▶ _TO DO_
[1] Translate this sentence from the passage on recognizing dying in acute care hospitals into Spanish: "Acute care hospitals have a default setting – 'Fix it'."
[2] Resume the passage on recognizing dying in acute care hospitals, writing on from its final sentence.

▶ _SOURCE PASSAGE_
* * *

How can our acute care hospitals recognise dying earlier? I sometimes feel like this is the million-dollar question. Perhaps instead what we should be asking instead of how do we recognise dying earlier, is “how can we recognise when treatments may not reverse this situation” or better still “is this treatment in line with the end-of-life wishes of this patient?”
Acute care hospitals have a default setting – 'Fix it'. If you have ever had the misfortune of spending time as a patient in an acute care hospital, you were probably very happy with the default setting. However, it is not for everyone or every situation.
The problem is that sometimes it’s hard not to fix everything, our patients want you to cure them, and relieve them of their ills. Their families want you to cure them because they are not ready to consider any other way of life that might not include that central person. Our health care professionals do not want their patients to die.
The 'Surprise Question' has long been used to consider if a patient may be nearing the end of their life, “would you be surprised if this person was to die in the next 12 months?”. [1] In our acute care hospitals, perhaps it would be more apt to ask, “would you be surprised if this person was to die during this admission?” if the answer is no…you need to start constructing conversations about some pretty serious and challenging issues.

* * *

Source records
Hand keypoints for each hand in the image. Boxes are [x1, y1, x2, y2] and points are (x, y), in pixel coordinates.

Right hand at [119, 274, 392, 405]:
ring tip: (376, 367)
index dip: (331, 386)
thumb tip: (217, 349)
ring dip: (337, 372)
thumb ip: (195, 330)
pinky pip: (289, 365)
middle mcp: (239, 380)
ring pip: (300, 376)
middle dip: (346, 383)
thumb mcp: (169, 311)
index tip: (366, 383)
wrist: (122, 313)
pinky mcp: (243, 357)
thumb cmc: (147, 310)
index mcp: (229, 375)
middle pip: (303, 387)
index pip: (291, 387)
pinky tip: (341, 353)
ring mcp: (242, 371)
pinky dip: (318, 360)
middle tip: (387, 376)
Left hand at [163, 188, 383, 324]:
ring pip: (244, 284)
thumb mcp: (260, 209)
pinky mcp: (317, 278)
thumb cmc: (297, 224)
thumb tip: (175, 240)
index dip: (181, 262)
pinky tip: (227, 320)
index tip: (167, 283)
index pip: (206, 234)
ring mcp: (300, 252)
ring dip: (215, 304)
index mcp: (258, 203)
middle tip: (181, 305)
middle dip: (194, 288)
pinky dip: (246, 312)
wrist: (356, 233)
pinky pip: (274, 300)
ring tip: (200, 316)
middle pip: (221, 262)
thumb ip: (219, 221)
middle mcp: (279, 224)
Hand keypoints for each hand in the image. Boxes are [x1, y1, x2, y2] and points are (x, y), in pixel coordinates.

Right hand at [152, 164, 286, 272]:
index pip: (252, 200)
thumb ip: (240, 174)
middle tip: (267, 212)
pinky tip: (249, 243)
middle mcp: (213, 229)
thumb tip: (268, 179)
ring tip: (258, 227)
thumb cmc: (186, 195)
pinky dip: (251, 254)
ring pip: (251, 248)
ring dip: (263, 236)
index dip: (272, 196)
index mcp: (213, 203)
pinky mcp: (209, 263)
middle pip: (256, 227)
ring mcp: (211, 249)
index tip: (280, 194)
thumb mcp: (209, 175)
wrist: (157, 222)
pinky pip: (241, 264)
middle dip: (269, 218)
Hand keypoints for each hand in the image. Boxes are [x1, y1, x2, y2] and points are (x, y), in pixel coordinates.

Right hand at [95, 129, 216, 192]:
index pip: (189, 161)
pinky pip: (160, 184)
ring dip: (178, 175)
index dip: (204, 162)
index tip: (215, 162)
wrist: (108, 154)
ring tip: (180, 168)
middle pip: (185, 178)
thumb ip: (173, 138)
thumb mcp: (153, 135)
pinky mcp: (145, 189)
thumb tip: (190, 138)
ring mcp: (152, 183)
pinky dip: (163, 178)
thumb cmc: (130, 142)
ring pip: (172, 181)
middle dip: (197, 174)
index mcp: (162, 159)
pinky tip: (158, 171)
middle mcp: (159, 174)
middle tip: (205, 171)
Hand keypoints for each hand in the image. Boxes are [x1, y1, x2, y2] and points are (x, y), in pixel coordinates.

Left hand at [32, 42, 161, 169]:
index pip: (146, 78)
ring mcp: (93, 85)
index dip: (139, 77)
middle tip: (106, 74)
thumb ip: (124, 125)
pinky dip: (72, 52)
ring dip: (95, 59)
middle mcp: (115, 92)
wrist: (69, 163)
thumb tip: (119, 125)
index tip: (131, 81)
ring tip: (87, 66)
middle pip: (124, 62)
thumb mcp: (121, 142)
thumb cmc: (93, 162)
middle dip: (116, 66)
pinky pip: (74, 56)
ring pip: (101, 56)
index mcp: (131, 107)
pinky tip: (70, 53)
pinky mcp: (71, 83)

* * *

▶ _TASK-BY-TASK OUTPUTS_
[1] Los hospitales de cuidados agudos tienen una configuración predeterminada: «Arreglarlo».

[2]
Perhaps we need a cultural shift. Based on McWhineys modelling. [2] If we asked about the history of the patient not in a medical diagnosis of the disease led model, but in a combined disease- illness based model “what does this illness mean to you?”, “how does this illness affect your life?”, “what if we told you, you won’t get better function with this treatment, but will likely need increased care?”
Are these the questions we should be asking alongside our disease-specific questions? Social assessments are rapid in the medical assessment model, if we asked more about the person with the disease, instead of the disease of the person, perhaps we could start to recognise dying just a little bit earlier.
References
- Moss AH, Ganjoo J, Sharma S, Gansor J, Senft S, Weaner B, Dalton C, MacKay K, Pellegrino B, Anantharaman P, Schmidt R. Utility of the "surprise" question to identify dialysis patients with high mortality. Clin J Am Soc Nephrol. 2008 Sep;3(5):1379-84. doi: 10.2215/CJN.00940208. Epub 2008 Jul 2.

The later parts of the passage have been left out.